- [Work to be completed] When the string "right" occurs in a line of the records, show that line.

- [Available data]
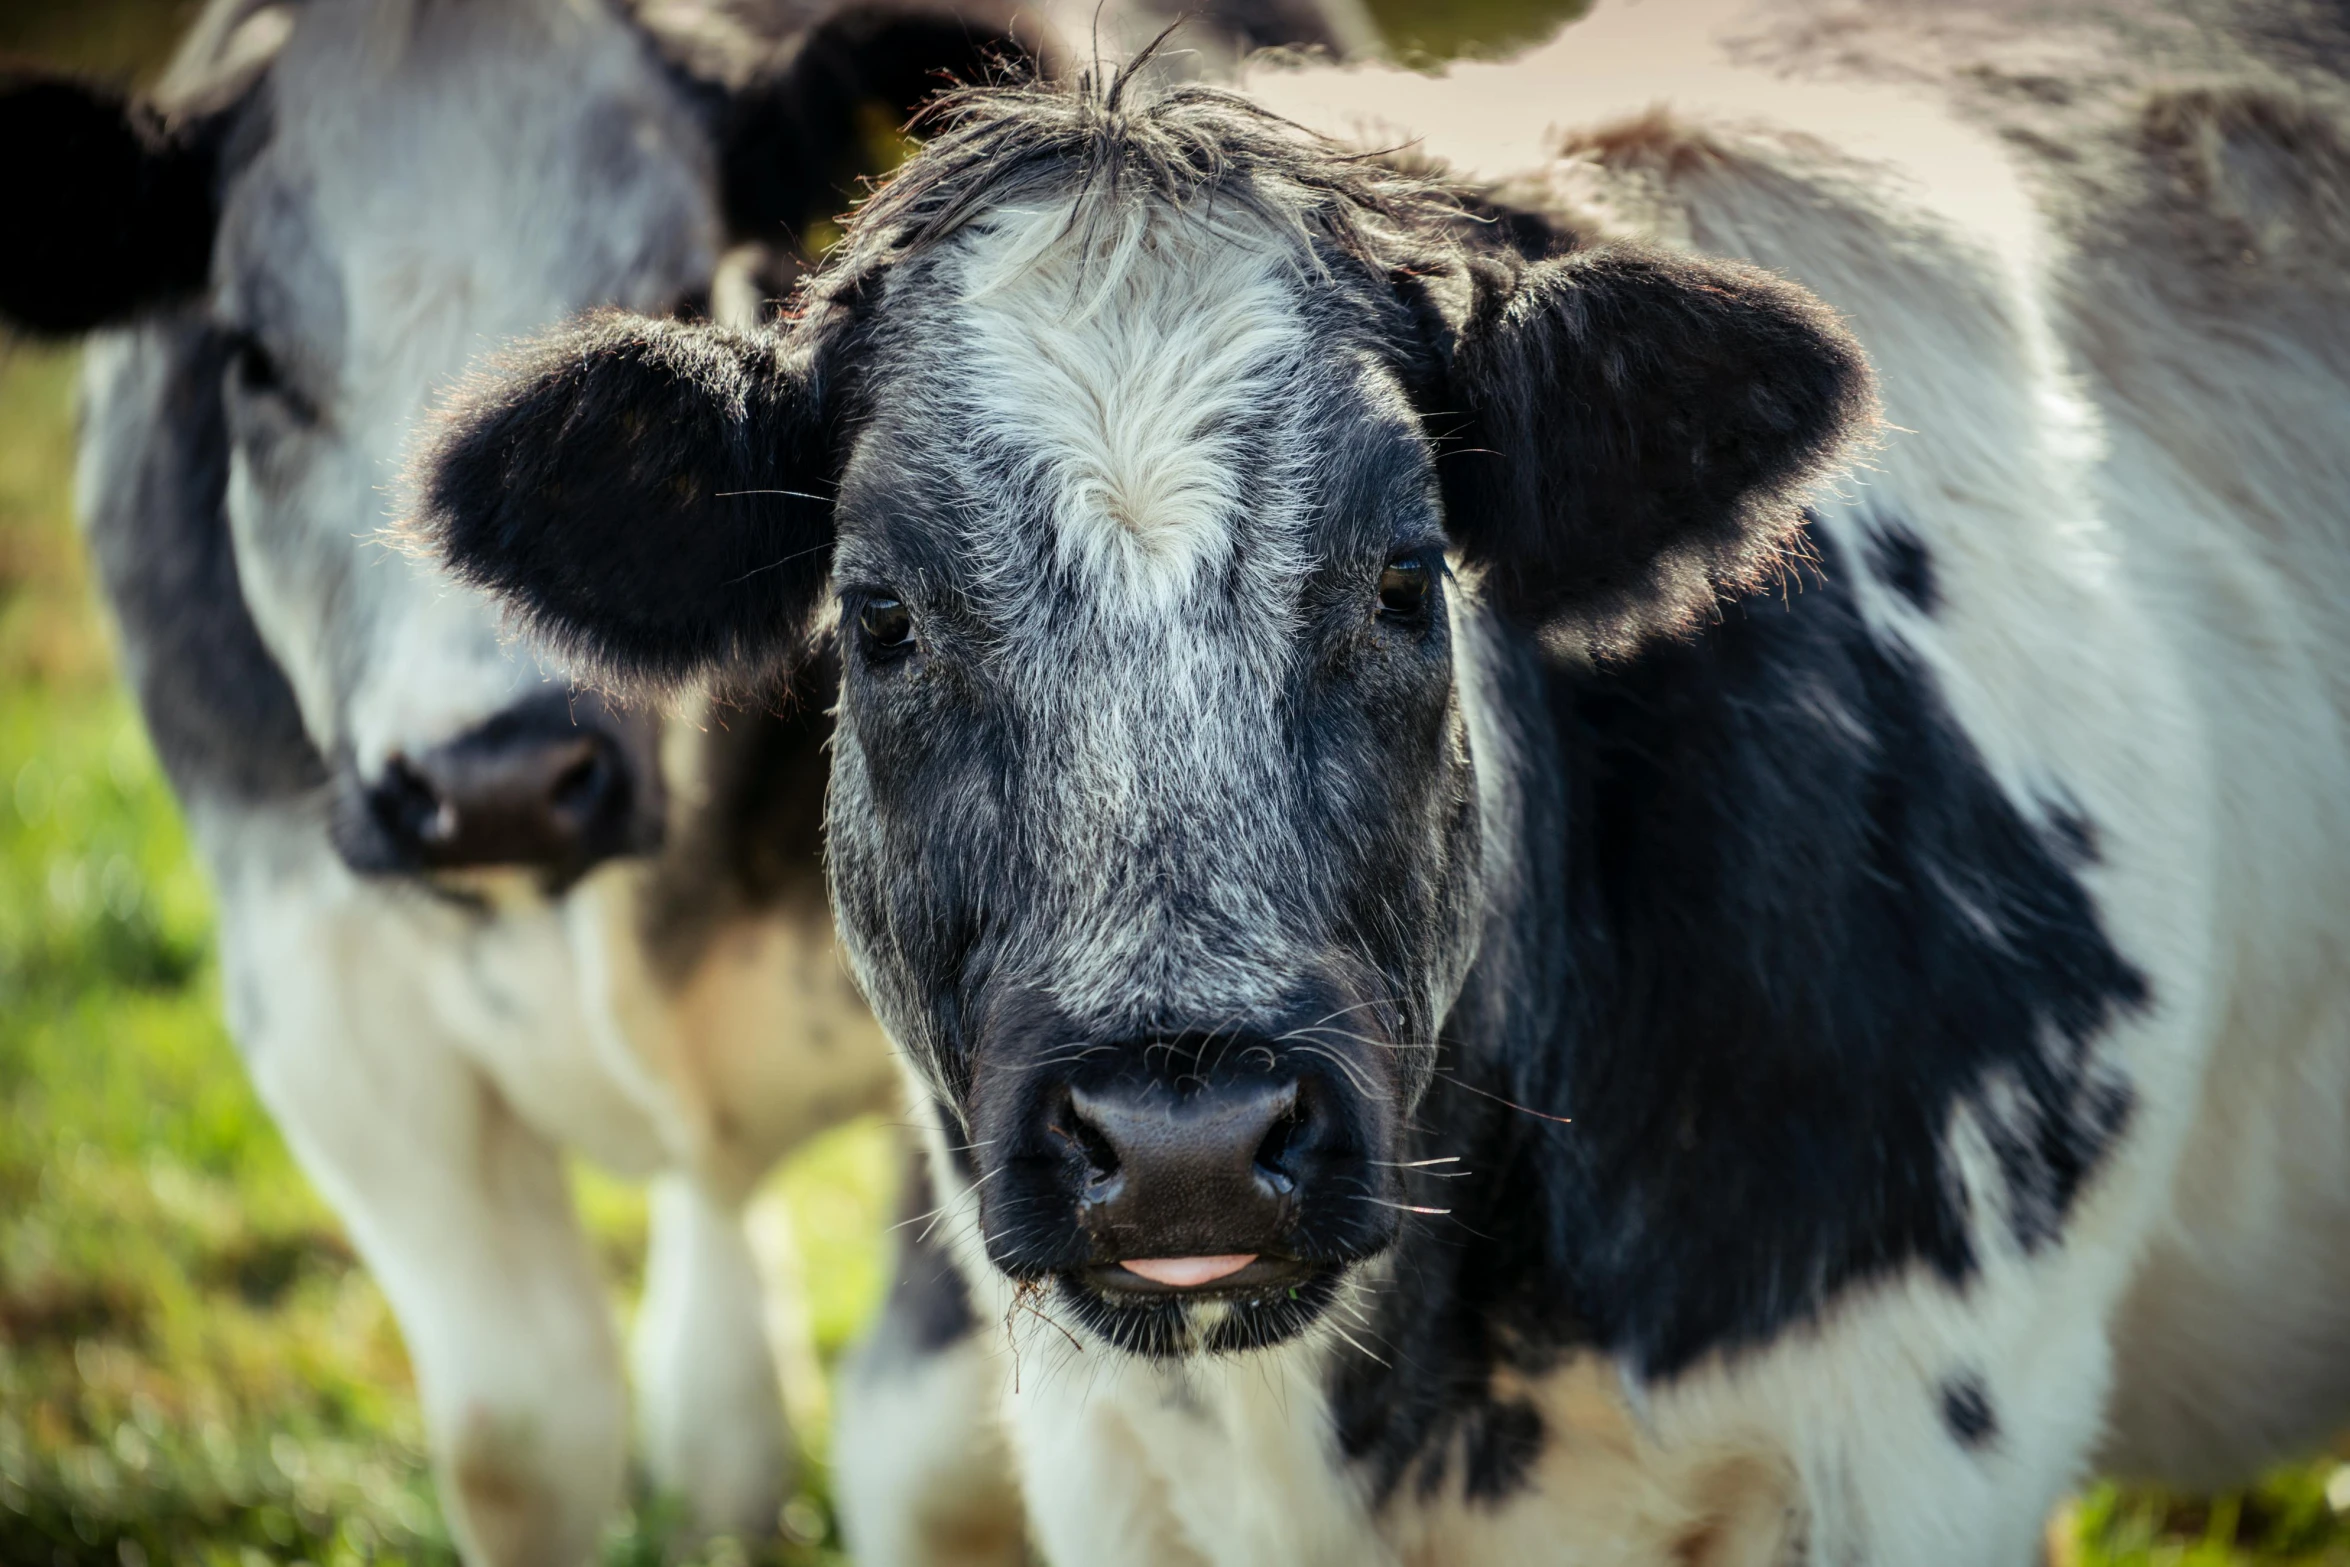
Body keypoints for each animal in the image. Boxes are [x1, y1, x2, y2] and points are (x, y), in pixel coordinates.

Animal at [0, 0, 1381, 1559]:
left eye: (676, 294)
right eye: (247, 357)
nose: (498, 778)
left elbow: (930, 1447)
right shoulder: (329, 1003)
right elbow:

- [Your solution]
right eye: (247, 357)
right shoulder: (329, 1003)
right elbow:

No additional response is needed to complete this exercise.